**EXERCISE:** Exclude the images, then return every line below exactly as written.

--- MATERIALS PROVIDED Enclosed Below ---

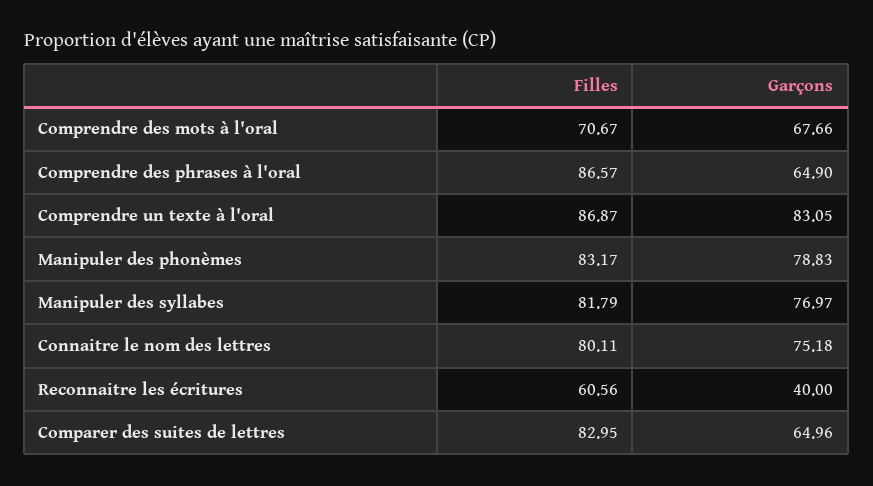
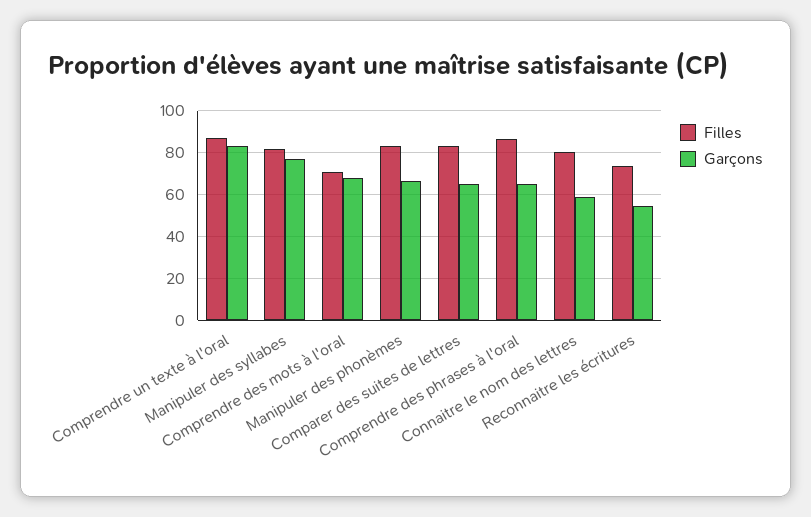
Garçons, Manipuler des phonèmes: 78.83 -> 65
Garçons, Connaitre le nom des lettres: 75.18 -> 60
Filles, Reconnaitre les écritures: 60.56 -> 75
Garçons, Reconnaitre les écritures: 40 -> 55

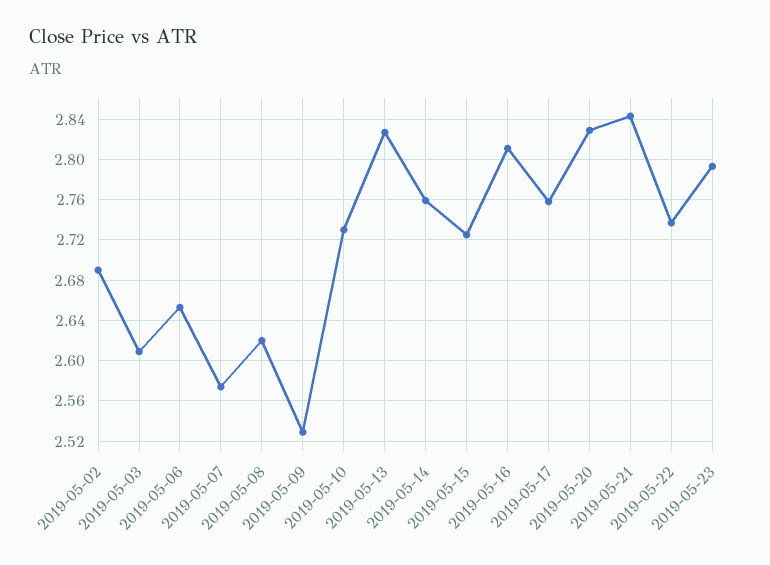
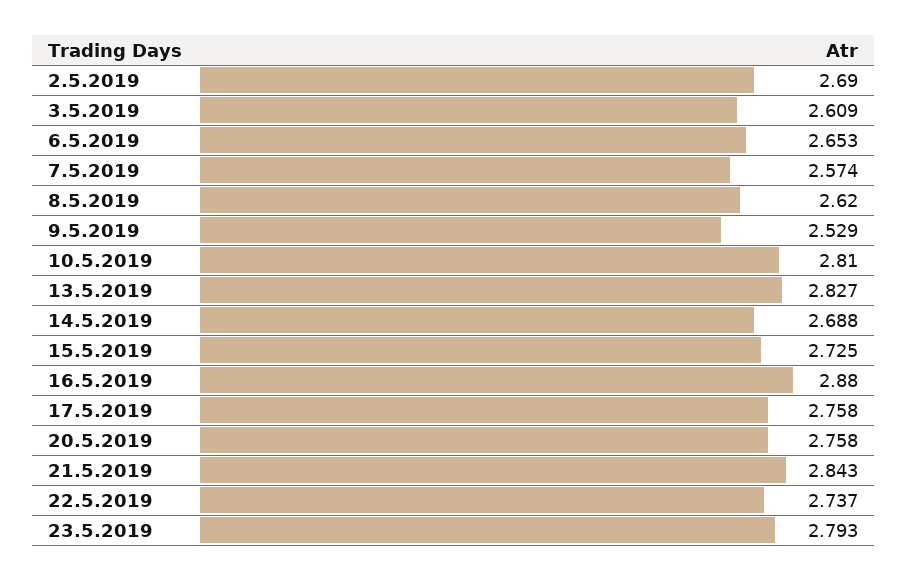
2019-05-10: 2.73 -> 2.81
2019-05-14: 2.76 -> 2.688
2019-05-16: 2.81 -> 2.88
2019-05-20: 2.83 -> 2.758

--- End of Enclosed MATERIALS PROVIDED ---

**TASK ANSWER:**
Garçons, Manipuler des phonèmes: 78.83 -> 65
Garçons, Connaitre le nom des lettres: 75.18 -> 60
Filles, Reconnaitre les écritures: 60.56 -> 75
Garçons, Reconnaitre les écritures: 40 -> 55

2019-05-10: 2.73 -> 2.81
2019-05-14: 2.76 -> 2.688
2019-05-16: 2.81 -> 2.88
2019-05-20: 2.83 -> 2.758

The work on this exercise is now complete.